Work required: Write the listing below out again in full, dropping its pictures.
===
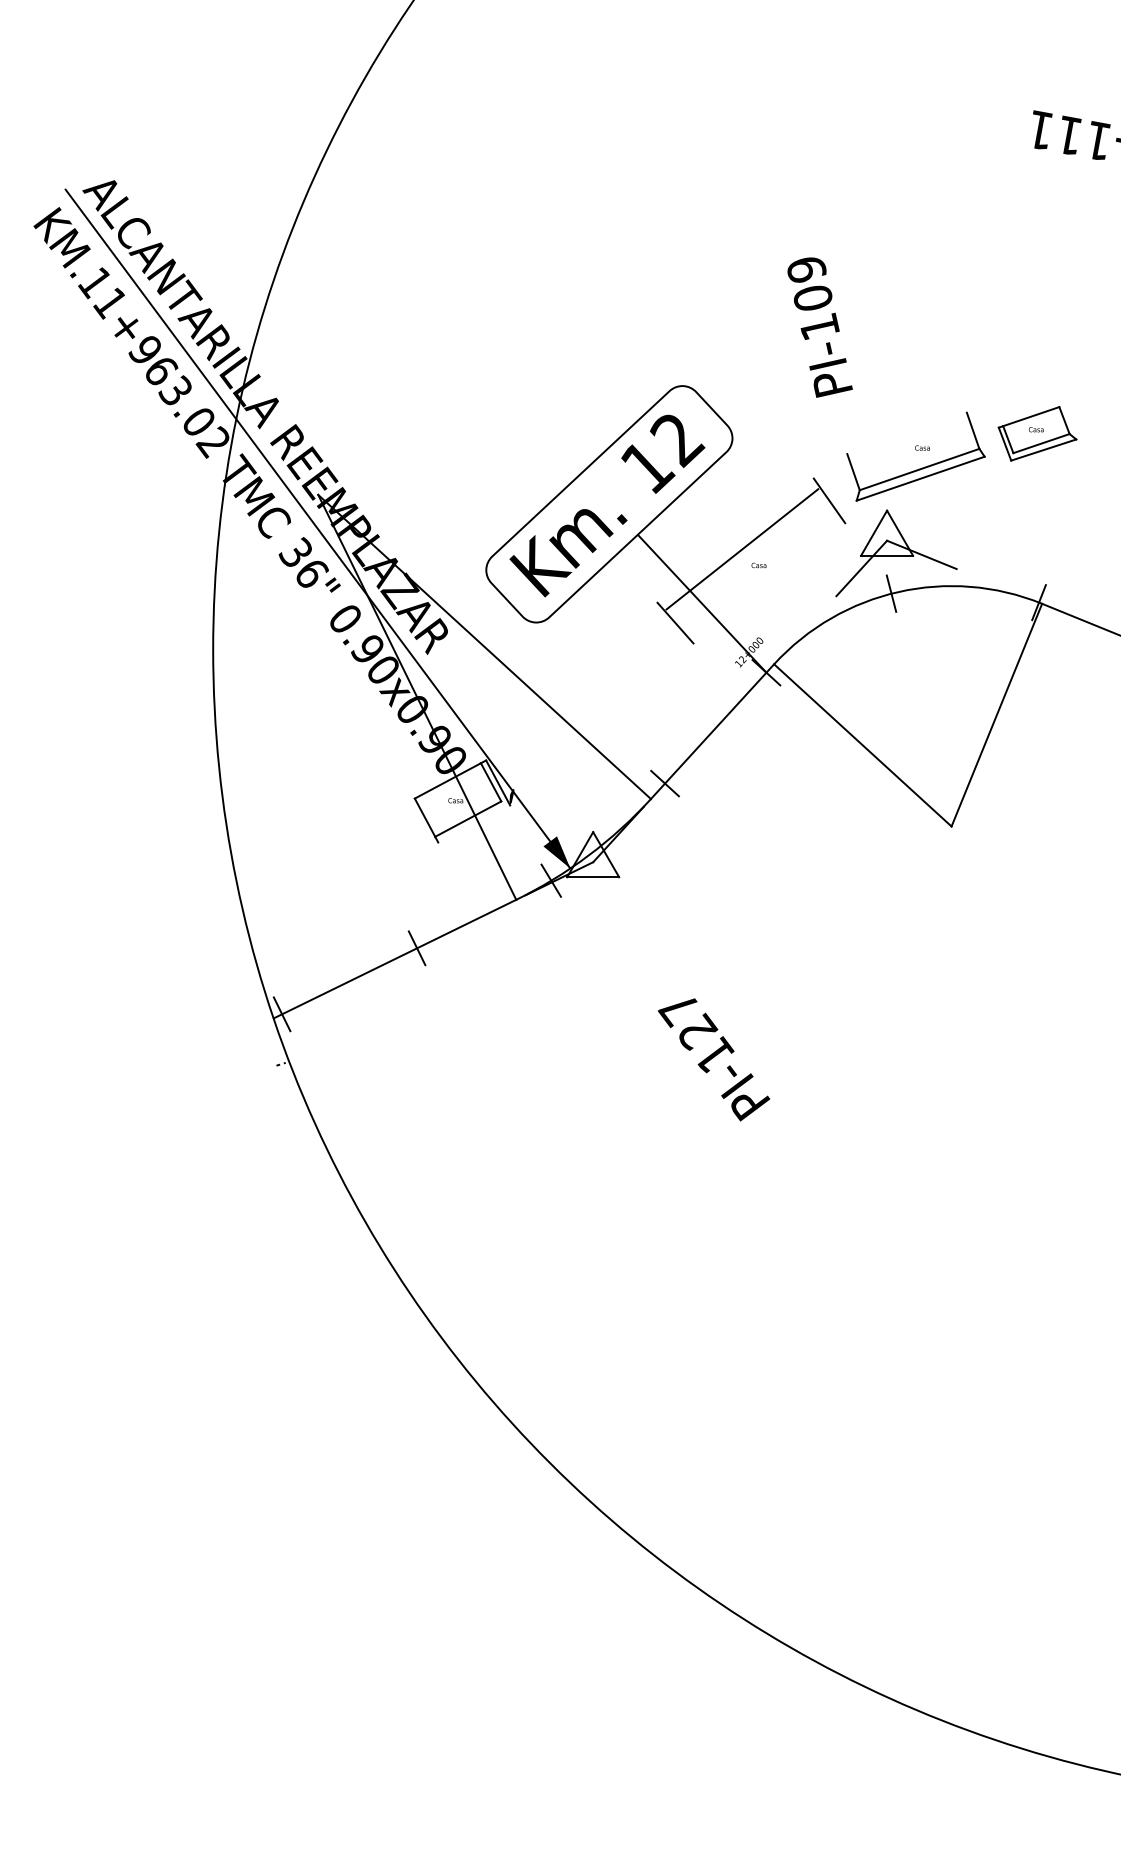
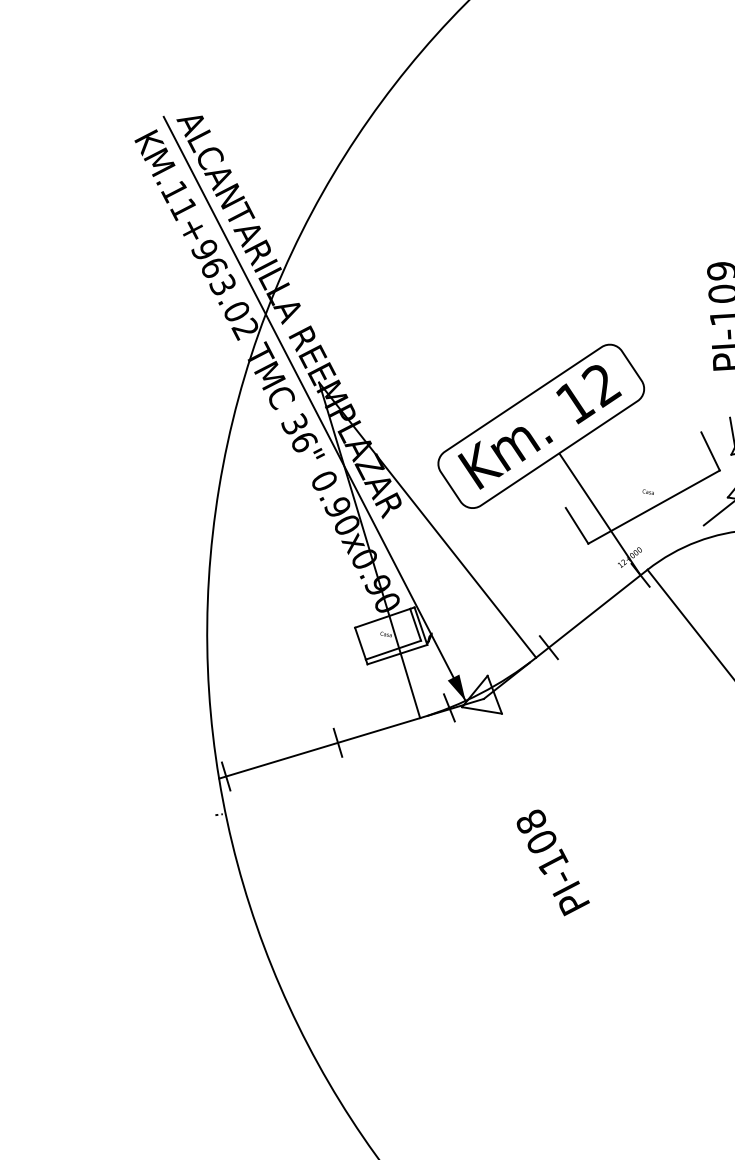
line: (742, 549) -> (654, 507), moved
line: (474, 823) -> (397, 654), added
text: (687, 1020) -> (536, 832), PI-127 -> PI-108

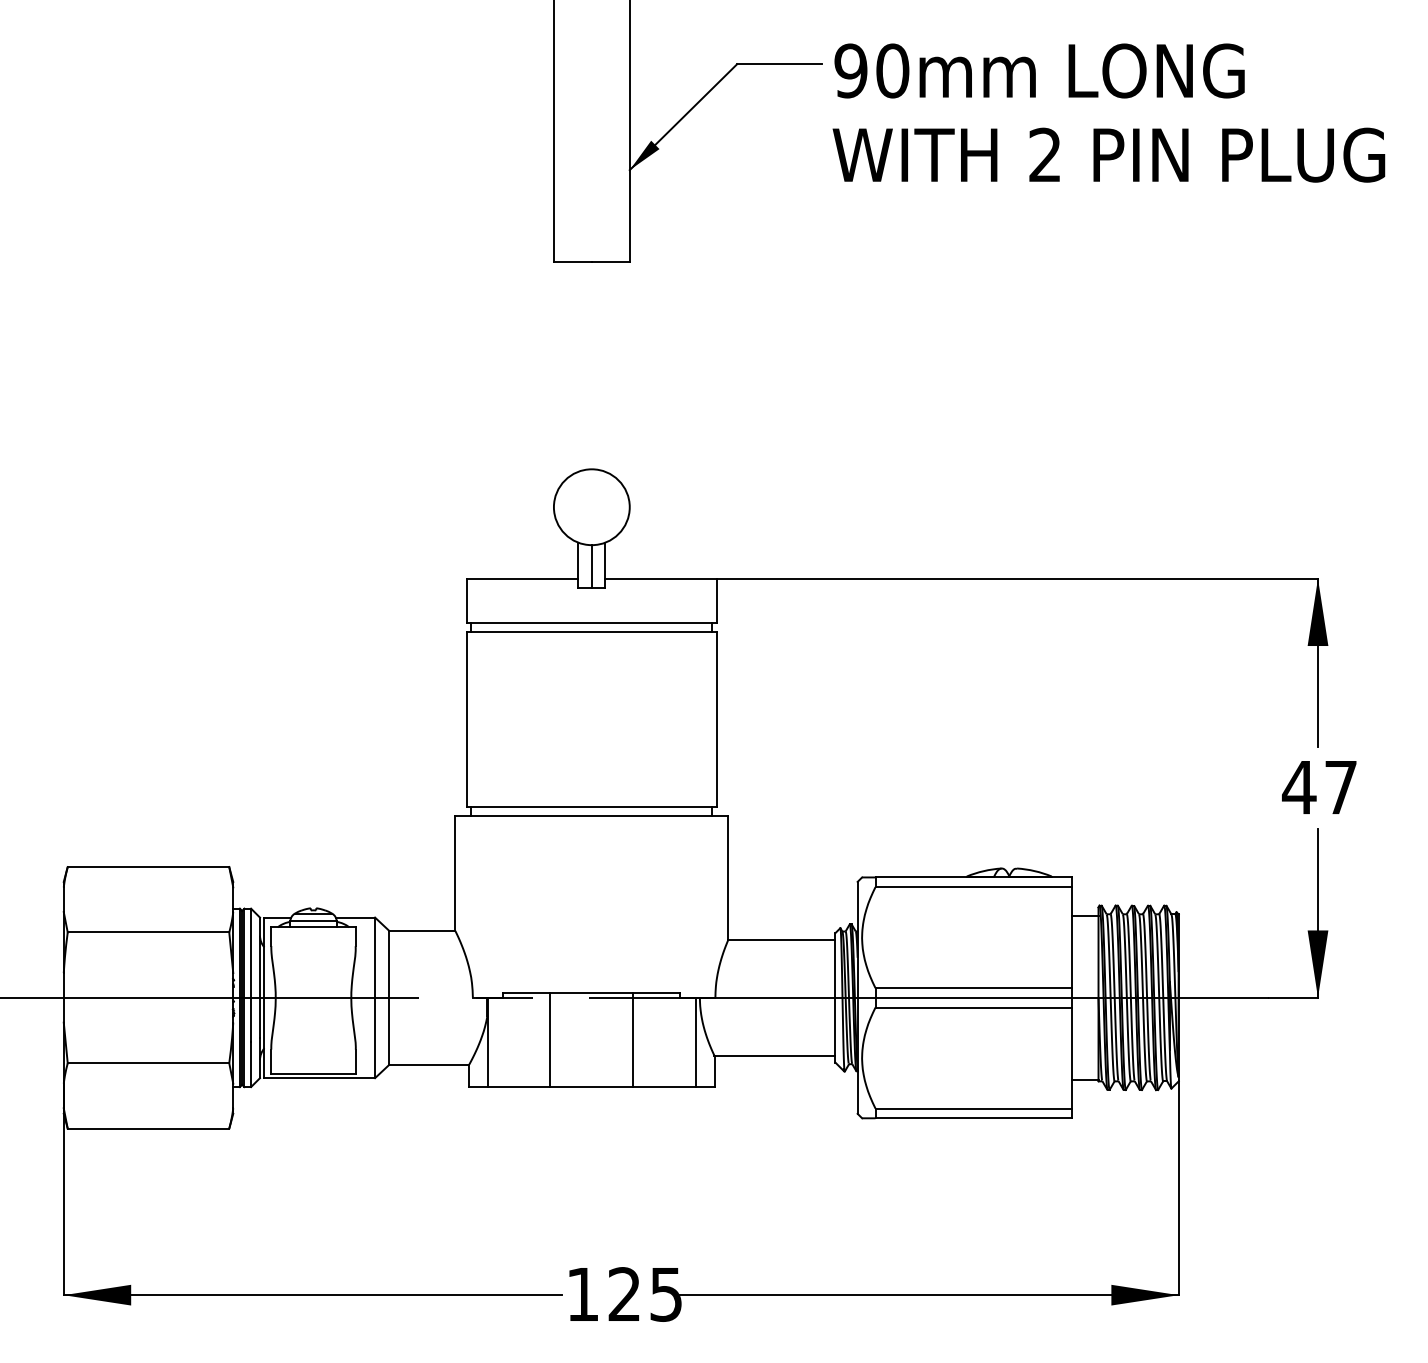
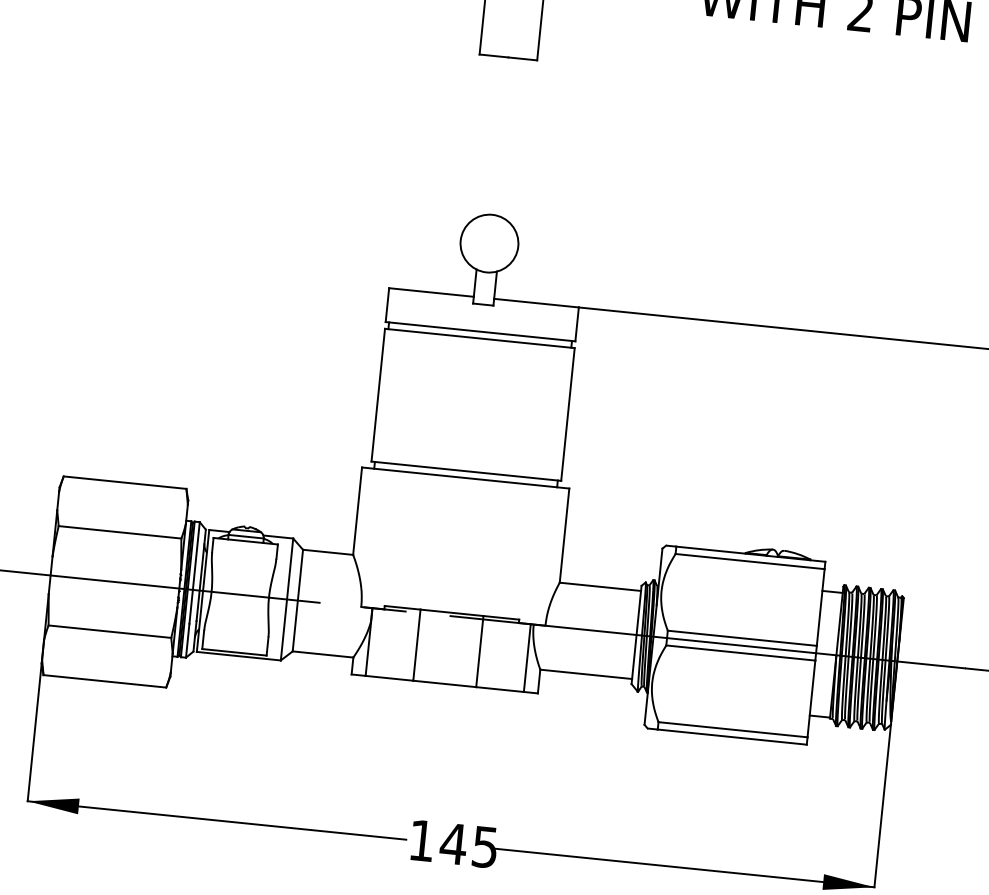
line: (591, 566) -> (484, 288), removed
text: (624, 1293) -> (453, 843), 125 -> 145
===
Result:
line: (742, 549) -> (654, 507), moved
line: (474, 823) -> (397, 654), added
text: (687, 1020) -> (536, 832), PI-127 -> PI-108

line: (591, 566) -> (484, 288), removed
text: (624, 1293) -> (453, 843), 125 -> 145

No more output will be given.